Подъездная дорога между живыми изгородями уткнулась в шоссе. Падилья свирепо рванул баранку и выехал на него.

- Куда вас отвезти?

- В город, если позволяет время.

- Времени у меня полно. В клуб я уже не вернусь. Пусть Фрэнки моет бокалы и рюмки. Может, я потом вернусь поглядеть, как полковник. Его не стоит на всю ночь бросать одного. А в городе куда?

- Пелли-стрит.

- Что вам там понадобилось? Вас могут и ограбить.

- Уж как-нибудь… А вы эту улицу хорошо знаете?

- Как свои пять пальцев. - И он оглядел эти пальцы в свете приборной доски. - Еще и четырех лет не прошло, как я забрал оттуда мать. Когда отец умер. Четыре года будет двадцать третьего ноября.

- Вы знаете Гэса Донато?

- Знаю. Фрэнки сказал, будто по радио передавали, что Гэса разыскивают по подозрению в убийстве. Старика Бродмена. Вы тоже слышали?

- Это не слух. А вы его хорошо знаете, Тони?

- Не больше, чем хотелось бы. Здороваемся на улице. Его брата Мануэля я знаю лучше. Он у них в семье работник. Мы с Мануэлем год учились в одном классе в школе Святого Сердца, но он пошел работать. Гэс всегда был камнем у него на шее. Он еще в шестнадцать лет угодил в Престон.

- За что?

- Угон автомобилей и разное другое. Он угонял машины, ещё когда лбом до баранки не доставал. В Престоне, думается, его обучили штукам похитрее. Он всю жизнь только и делал, что попадал за решетку. Ну а теперь угробил себя по-настоящему.

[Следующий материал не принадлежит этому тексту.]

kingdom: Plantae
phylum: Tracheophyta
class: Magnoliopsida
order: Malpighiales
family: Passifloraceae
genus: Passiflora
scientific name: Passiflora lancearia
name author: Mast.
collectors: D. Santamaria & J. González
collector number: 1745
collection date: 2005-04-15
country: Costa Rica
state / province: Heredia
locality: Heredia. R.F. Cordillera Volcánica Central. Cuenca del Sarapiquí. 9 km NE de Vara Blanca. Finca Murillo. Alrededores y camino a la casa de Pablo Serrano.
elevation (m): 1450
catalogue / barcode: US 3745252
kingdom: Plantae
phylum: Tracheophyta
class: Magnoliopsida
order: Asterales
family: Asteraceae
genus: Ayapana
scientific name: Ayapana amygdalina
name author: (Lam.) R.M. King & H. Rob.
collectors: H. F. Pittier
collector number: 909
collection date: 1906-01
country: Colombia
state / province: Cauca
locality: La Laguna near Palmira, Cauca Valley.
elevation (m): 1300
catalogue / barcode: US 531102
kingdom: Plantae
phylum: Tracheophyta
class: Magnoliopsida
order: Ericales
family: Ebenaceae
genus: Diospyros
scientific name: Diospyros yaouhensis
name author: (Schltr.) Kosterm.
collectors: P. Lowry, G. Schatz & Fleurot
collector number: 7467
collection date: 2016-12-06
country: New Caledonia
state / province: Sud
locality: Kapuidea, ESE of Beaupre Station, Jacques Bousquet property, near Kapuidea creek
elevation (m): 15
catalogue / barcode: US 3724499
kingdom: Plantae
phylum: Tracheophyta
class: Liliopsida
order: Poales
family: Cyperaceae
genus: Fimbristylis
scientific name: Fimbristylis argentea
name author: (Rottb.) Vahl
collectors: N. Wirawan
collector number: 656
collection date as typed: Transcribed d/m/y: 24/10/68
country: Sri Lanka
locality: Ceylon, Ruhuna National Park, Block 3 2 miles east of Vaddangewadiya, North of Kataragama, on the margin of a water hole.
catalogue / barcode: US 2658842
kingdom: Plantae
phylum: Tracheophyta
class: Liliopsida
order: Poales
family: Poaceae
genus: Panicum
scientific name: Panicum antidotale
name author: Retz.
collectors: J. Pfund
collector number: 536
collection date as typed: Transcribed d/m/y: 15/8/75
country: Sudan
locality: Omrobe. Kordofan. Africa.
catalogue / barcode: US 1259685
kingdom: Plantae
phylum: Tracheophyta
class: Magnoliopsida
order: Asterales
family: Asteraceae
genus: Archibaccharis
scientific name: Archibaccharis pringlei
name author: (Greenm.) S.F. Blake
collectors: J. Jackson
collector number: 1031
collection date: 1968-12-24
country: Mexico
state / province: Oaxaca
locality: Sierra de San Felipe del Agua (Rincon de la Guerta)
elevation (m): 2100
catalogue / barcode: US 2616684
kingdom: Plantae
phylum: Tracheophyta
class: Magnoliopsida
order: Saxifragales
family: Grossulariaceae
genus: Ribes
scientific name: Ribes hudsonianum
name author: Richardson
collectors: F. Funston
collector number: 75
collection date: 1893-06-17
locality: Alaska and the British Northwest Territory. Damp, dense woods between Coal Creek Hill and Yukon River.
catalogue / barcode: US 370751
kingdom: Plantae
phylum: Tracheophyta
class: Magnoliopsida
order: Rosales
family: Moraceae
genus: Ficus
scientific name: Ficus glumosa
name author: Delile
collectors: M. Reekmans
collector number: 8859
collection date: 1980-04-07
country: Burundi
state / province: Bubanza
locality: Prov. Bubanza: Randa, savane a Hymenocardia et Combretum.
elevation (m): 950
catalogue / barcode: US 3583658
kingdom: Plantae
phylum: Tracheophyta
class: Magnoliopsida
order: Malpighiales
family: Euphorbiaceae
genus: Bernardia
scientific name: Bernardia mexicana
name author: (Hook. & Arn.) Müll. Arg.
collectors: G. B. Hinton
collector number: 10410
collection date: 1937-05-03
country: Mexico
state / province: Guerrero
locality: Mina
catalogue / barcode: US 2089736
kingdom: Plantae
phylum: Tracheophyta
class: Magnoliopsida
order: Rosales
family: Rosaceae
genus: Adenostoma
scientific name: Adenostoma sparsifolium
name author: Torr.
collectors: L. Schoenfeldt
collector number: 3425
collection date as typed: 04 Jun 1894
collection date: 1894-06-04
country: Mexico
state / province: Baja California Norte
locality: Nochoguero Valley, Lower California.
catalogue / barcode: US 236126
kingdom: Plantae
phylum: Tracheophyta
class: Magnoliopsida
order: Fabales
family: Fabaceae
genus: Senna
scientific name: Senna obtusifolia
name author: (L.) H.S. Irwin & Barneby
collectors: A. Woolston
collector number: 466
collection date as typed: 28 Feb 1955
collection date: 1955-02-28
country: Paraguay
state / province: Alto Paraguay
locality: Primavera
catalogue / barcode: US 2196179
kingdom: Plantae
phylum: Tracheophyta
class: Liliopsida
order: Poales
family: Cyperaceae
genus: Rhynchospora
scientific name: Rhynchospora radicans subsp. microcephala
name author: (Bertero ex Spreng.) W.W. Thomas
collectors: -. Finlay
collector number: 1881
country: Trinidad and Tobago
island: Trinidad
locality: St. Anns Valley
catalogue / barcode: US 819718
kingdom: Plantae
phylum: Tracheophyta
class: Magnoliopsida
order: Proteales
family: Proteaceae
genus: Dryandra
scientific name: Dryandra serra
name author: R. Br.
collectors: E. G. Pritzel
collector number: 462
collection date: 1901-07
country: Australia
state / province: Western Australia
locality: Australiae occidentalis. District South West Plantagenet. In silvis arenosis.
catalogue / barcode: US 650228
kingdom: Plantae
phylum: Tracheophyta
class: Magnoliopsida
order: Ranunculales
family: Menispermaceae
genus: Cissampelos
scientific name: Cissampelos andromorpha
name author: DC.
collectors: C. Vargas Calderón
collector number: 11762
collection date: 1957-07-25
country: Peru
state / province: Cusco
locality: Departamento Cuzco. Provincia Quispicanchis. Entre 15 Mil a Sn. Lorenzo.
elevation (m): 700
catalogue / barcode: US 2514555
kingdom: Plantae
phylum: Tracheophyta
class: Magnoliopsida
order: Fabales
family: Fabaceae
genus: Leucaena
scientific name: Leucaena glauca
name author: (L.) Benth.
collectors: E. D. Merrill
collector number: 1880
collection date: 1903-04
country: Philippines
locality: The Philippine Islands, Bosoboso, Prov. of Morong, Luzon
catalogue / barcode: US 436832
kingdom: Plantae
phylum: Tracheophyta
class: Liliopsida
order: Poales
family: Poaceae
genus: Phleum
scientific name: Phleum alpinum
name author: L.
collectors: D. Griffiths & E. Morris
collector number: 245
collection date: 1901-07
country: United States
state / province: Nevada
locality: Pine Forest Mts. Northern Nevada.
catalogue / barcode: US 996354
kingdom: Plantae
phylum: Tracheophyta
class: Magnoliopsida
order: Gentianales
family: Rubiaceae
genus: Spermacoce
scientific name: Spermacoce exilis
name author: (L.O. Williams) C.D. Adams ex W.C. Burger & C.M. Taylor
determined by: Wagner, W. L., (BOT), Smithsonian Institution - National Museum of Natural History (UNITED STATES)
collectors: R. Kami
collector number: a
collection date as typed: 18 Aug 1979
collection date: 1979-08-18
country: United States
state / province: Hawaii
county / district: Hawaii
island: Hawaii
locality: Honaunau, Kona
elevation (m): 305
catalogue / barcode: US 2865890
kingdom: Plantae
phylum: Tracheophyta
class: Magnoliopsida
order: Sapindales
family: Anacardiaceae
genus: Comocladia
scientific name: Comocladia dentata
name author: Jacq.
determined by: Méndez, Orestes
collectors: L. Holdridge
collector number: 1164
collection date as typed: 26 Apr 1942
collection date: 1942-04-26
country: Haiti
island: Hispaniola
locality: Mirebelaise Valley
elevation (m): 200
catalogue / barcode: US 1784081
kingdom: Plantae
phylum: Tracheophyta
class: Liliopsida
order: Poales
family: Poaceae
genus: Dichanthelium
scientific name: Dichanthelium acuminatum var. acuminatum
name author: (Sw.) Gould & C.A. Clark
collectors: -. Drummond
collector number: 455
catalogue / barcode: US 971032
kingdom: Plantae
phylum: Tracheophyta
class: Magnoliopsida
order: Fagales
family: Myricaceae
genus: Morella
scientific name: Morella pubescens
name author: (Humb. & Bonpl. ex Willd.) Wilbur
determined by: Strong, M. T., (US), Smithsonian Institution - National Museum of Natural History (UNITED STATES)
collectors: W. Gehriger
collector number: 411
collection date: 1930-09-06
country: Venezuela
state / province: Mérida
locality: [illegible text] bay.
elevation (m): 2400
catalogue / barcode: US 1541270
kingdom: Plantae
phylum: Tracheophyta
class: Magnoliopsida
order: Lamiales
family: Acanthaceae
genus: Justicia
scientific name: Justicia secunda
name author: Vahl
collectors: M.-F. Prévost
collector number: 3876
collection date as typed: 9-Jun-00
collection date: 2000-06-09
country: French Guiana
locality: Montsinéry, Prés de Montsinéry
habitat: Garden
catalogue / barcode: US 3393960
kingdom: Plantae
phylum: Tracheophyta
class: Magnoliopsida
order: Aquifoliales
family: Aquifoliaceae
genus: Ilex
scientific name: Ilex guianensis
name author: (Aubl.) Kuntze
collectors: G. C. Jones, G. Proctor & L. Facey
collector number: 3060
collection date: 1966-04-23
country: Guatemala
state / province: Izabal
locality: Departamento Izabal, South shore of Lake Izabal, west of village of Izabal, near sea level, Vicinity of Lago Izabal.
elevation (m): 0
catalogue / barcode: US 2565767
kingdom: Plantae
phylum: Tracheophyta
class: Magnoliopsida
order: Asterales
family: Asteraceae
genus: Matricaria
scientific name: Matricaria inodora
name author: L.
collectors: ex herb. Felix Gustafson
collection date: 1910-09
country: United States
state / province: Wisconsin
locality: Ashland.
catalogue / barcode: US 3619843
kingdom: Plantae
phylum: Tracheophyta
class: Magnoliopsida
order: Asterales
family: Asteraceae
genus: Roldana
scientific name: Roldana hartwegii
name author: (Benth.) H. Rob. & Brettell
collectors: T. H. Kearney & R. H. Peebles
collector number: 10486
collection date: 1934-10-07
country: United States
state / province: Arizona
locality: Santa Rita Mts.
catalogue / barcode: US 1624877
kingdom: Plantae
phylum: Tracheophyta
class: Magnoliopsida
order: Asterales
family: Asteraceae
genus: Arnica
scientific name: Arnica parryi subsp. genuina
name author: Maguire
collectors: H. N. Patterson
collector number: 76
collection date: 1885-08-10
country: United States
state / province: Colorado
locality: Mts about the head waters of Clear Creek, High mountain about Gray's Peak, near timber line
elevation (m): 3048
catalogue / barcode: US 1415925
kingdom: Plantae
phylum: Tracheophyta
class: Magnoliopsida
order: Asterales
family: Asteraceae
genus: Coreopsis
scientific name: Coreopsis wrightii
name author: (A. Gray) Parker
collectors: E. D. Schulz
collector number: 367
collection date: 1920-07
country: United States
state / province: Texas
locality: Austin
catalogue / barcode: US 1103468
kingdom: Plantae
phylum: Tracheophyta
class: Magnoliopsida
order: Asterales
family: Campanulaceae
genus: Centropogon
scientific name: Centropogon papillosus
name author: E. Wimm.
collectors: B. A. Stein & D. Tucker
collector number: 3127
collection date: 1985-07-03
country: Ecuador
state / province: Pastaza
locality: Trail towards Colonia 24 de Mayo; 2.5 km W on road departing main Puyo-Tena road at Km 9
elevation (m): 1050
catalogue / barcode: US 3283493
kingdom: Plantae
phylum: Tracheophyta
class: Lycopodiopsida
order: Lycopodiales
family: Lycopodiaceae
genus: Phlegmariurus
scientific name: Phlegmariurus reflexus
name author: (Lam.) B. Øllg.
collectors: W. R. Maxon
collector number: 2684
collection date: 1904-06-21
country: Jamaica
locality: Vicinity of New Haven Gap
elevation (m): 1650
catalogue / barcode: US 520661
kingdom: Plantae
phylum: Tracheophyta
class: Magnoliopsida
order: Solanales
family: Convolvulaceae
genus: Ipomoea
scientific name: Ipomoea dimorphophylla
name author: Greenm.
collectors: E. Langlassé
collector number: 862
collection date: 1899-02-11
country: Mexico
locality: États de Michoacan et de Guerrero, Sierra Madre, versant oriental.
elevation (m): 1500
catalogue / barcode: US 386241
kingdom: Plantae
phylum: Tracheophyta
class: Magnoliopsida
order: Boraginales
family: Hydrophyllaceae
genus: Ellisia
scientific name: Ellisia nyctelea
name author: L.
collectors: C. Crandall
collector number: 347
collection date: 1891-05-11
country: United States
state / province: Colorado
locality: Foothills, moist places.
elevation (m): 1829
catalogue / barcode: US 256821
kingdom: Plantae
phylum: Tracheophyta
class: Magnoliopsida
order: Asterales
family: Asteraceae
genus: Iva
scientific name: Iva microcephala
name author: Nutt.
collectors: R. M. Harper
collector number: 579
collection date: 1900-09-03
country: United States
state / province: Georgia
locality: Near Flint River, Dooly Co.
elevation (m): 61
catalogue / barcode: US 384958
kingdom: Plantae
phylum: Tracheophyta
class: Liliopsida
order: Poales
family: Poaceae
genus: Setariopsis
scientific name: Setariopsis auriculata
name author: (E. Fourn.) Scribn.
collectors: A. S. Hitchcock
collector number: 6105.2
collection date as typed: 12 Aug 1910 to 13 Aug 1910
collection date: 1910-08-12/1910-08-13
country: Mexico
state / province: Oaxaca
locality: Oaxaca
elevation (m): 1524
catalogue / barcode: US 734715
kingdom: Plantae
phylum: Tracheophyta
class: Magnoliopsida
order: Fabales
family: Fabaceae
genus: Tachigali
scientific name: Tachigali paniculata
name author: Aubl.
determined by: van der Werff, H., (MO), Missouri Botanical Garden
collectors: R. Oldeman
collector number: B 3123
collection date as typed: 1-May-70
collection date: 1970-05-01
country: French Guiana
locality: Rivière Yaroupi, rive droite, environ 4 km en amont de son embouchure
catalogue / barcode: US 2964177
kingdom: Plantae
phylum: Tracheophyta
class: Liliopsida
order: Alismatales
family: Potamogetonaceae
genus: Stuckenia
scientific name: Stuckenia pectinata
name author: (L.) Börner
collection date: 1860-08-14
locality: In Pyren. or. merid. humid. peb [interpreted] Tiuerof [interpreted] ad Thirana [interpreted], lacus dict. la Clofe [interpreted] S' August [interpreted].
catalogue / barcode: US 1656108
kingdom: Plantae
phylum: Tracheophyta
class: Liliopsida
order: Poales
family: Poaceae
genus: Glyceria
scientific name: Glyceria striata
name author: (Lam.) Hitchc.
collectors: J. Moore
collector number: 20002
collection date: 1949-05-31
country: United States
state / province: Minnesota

Падилья говорил с подчеркнутым безразличием и вновь ритуальным жестом опустил стекло, чтобы сплюнуть.

- Вечером я видел его брата и жену. Она утверждает, что он не виновен.

- Жену Гэса?

- Секундина. Так её называл деверь. Вы ведь её знаете?

- Знаю. Когда работаешь в разных барах, узнаешь множество людей. Я их наблюдаю, как вы - мух на стенах. Но давайте уточним одно, мистер Гуннарсон, - это не те люди, с какими я поддерживаю знакомство. - Тон его стал официальным. Такой оборот разговора внес в наши отношения скрытую напряженность.

- Я знаю, Тони.

- Так почему вы меня о них расспрашиваете?

- Потому что вы знакомы с Холли Мэй и хотите ей помочь. Между тем, что случилось с ней, и убийством Бродмена, видимо, есть какая-то связь. И, очень возможно, ключ к разгадке у Гэса Донато. А из разговора с его родственниками я вынес впечатление, что он, пожалуй, думает о том, чтобы добровольно явиться в полицию. Если осторожно связаться с ним через брата или жену…

- Не люблю наступать полиции на ноги.

- Я тоже. Но у меня как адвоката есть право попытаться отыскать Донато и уговорить его сдаться.

- Только прежде нас могут и пришить. На это есть право у всякого. - И все же Падилья был готов помочь мне. - Я знаю, где живет Мануэль.

Береговое шоссе возносилось над магистральным по путепроводу и, изгибаясь влево, выводило на него в северном направлении. Над городом низко нависали подсвеченные неоном тучи, клубясь, точно красный дым.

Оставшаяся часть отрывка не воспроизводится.